8. Her ikisi de yabancılaşma hususuna farklı
şekillerde de olsa değinir. Simon’un yabancılaşması, gerçekçi üretimi kamufle
eden, rejimlerden doğan fetih, yağma, kölelik gibi üretim tarzlarıdır. Marx
ise, yabancılaşmayı, işçi sınıfını sömüren özel mülkiyet, para ve devletin
sosyal hamleleri kösteklemesi olarak görür.
9. Simon da, Marx da maddi ve manevi üretimi
irtibatlandırırlar. Bir farkla ki, Marx bunu yaparken diyalektiğe başvurur.

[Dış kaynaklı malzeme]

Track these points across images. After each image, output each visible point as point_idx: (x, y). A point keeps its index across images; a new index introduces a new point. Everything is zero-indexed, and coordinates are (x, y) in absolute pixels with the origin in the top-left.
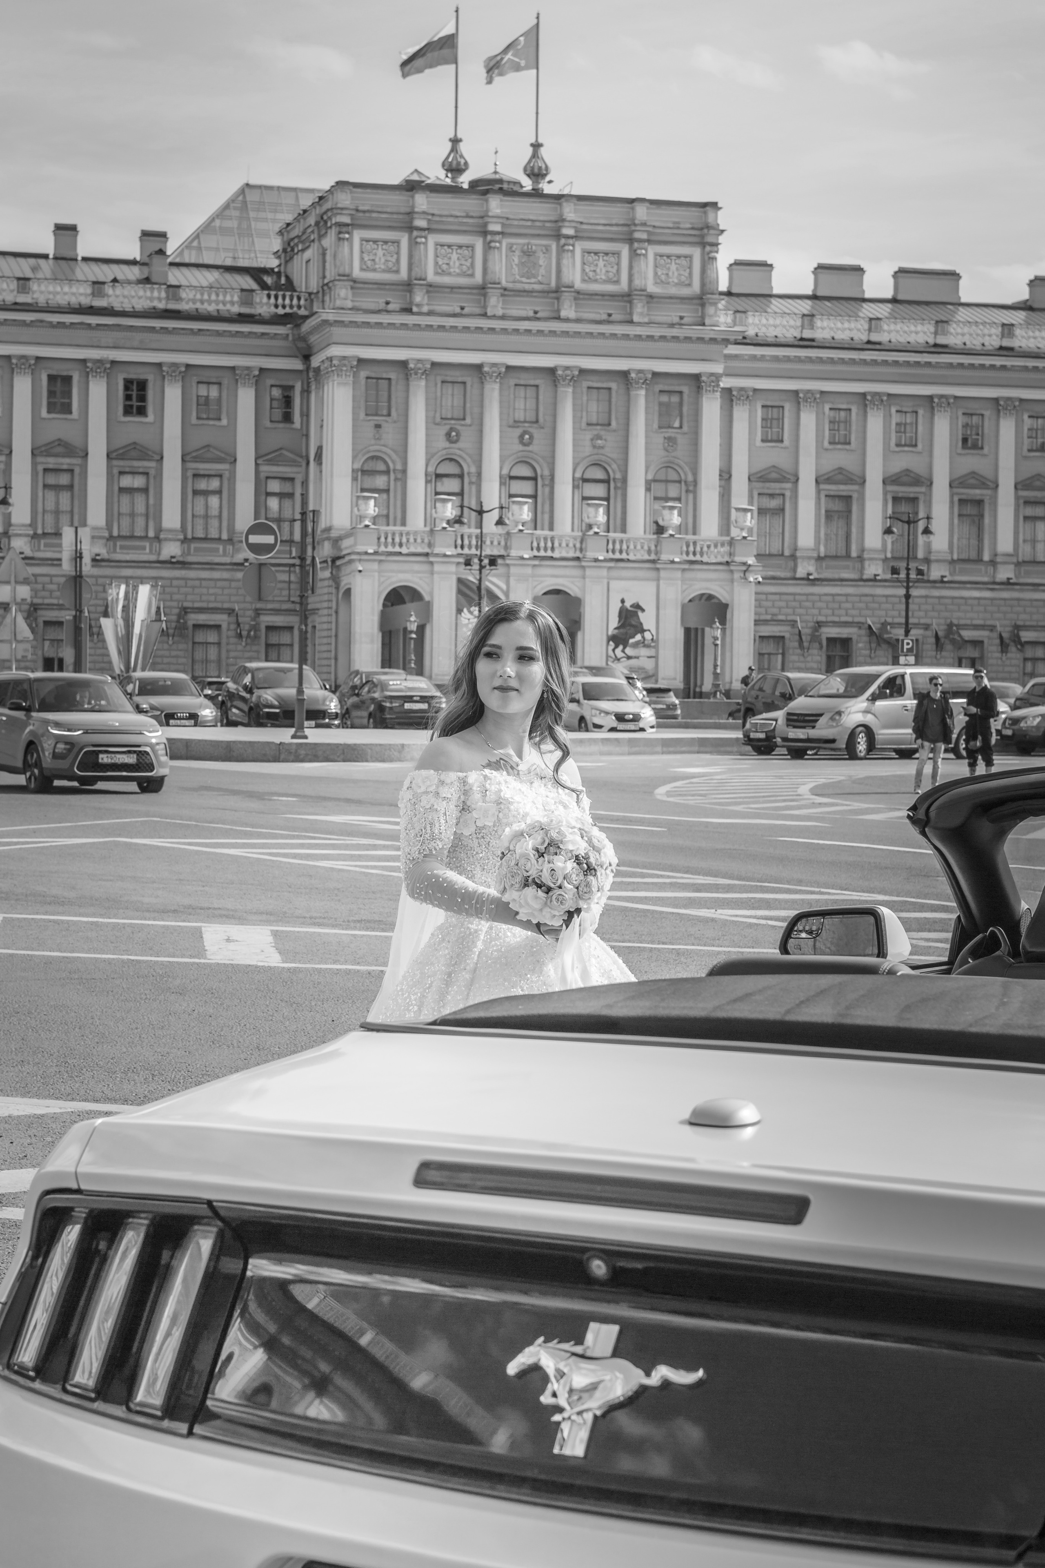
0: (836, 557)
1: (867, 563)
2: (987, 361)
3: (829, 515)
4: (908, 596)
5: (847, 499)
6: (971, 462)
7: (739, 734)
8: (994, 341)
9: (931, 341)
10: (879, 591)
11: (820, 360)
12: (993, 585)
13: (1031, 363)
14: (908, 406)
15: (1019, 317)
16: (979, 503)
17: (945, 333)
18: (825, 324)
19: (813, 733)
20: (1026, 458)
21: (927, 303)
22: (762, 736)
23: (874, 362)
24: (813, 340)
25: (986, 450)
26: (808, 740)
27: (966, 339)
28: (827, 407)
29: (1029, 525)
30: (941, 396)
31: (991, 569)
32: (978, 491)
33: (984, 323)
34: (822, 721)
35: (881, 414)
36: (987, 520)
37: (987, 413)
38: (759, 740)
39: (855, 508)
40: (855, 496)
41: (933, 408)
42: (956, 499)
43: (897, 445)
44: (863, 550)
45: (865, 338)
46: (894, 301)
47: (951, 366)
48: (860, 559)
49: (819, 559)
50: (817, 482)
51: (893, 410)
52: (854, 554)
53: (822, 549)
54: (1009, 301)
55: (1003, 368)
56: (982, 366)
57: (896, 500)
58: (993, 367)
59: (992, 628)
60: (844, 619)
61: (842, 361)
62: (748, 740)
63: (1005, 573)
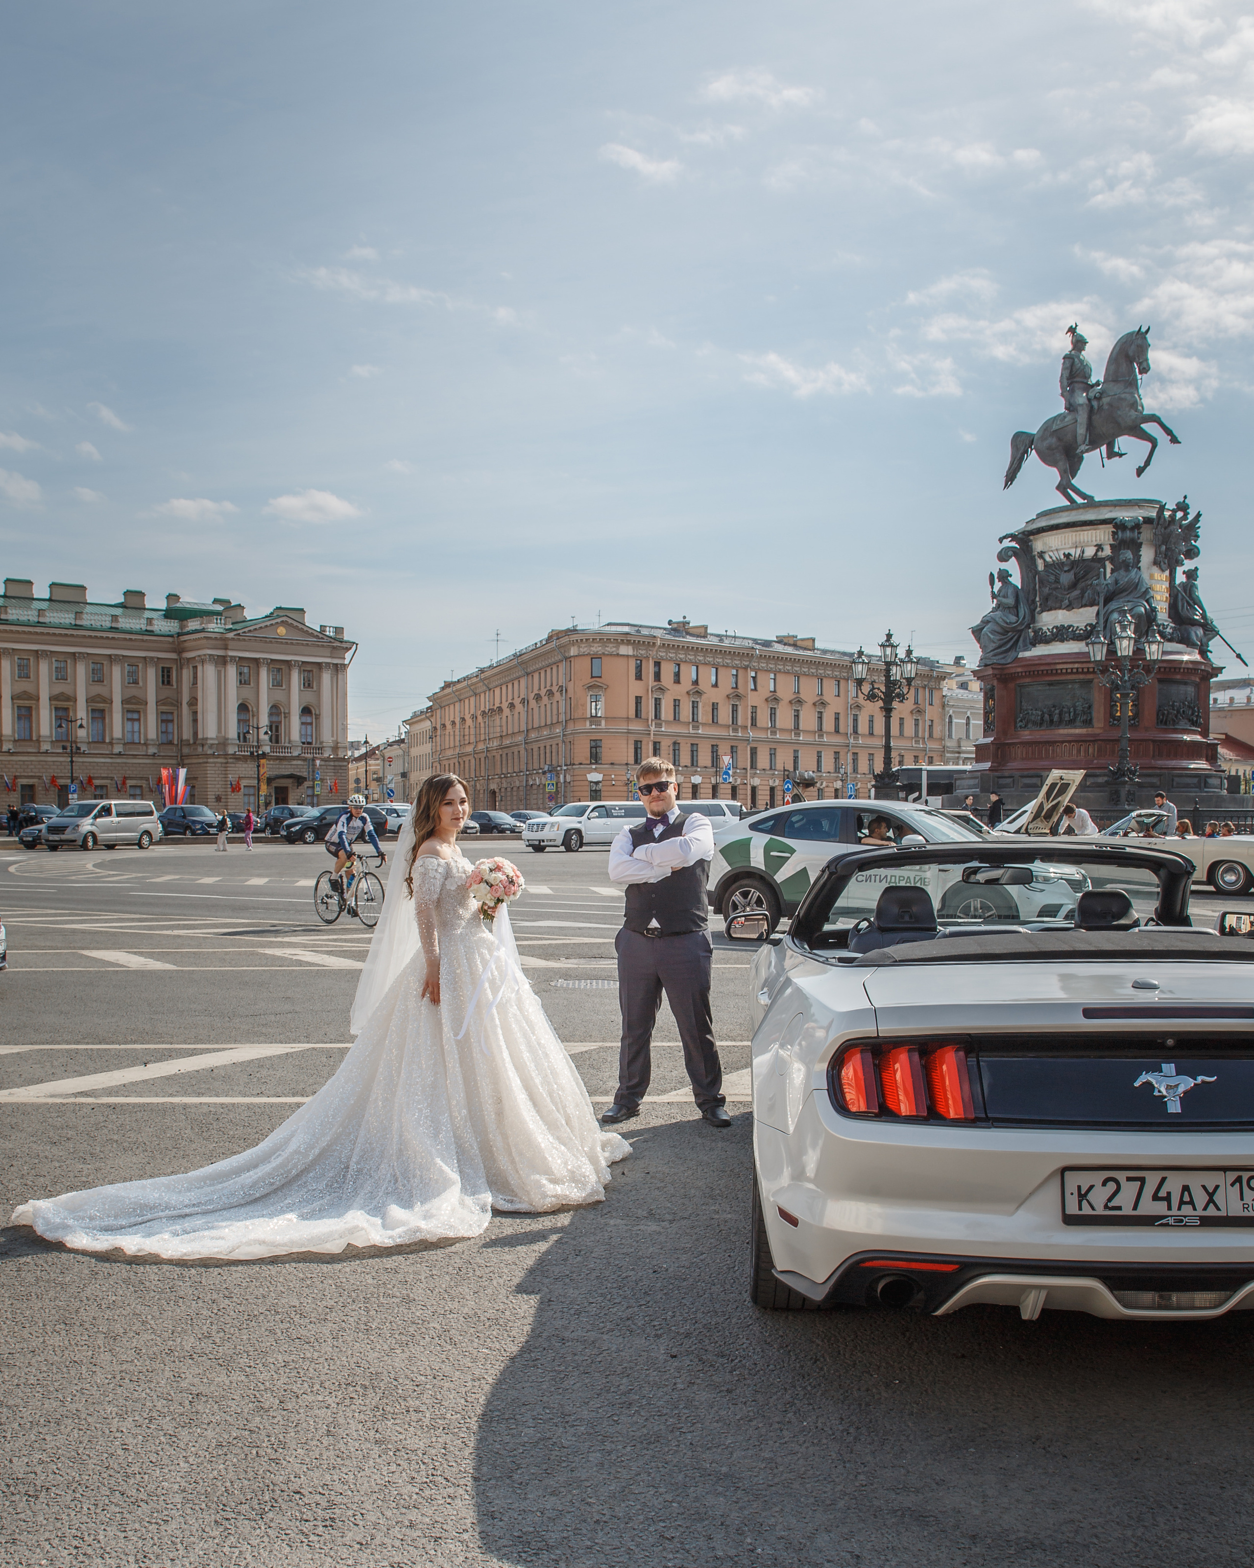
0: (24, 740)
1: (42, 743)
2: (105, 635)
3: (19, 718)
4: (72, 762)
5: (29, 708)
6: (97, 689)
7: (17, 839)
8: (108, 624)
9: (73, 623)
10: (50, 759)
11: (11, 631)
12: (112, 755)
13: (128, 636)
14: (61, 658)
15: (118, 611)
16: (102, 711)
17: (81, 619)
18: (14, 611)
19: (63, 837)
20: (127, 687)
21: (69, 602)
22: (30, 839)
23: (42, 634)
24: (7, 620)
25: (105, 682)
26: (61, 841)
27: (93, 622)
28: (16, 657)
29: (130, 723)
30: (80, 653)
31: (110, 747)
32: (102, 705)
33: (101, 614)
34: (68, 830)
35: (47, 661)
36: (107, 721)
37: (105, 663)
38: (29, 841)
39: (34, 713)
40: (34, 706)
41: (75, 659)
42: (90, 708)
43: (57, 679)
44: (40, 736)
45: (36, 620)
46: (50, 600)
47: (84, 636)
48: (38, 741)
49: (15, 741)
50: (12, 699)
51: (54, 660)
52: (34, 738)
53: (16, 736)
54: (113, 603)
55: (113, 638)
56: (102, 637)
57: (57, 709)
58: (107, 638)
59: (112, 779)
60: (30, 774)
61: (24, 632)
62: (22, 841)
63: (118, 749)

10. Yine her iki düşünür de, devletle toplum
münasebetinde topluma öncelik tanırlar. Simon’a göre, toplumu yönetmek için,
sistem oturana kadar devlete ihtiyaç vardır. Çünkü daha sonra şahısların
idaresi yerine eşyanın yönetimi geçer. Marx’a göre de somut olan yalnız toplumdur.
Devlet olayların zorladığı bir soyutlamadır. Devleti yaratan toplumdur, toplumu
yaratan devlet değildir. Dolayısıyla toplum devletten üstündür.
11. Simon’la Marx’ın sosyal sınıflar konusunda da
düşünceleri benzerdir. Simon, üreten sınıfa bal
arıları, aylaklara ise eşek arıları
derken; Marx, toplumu sömürülen ve sömüren olarak sınıflandırır.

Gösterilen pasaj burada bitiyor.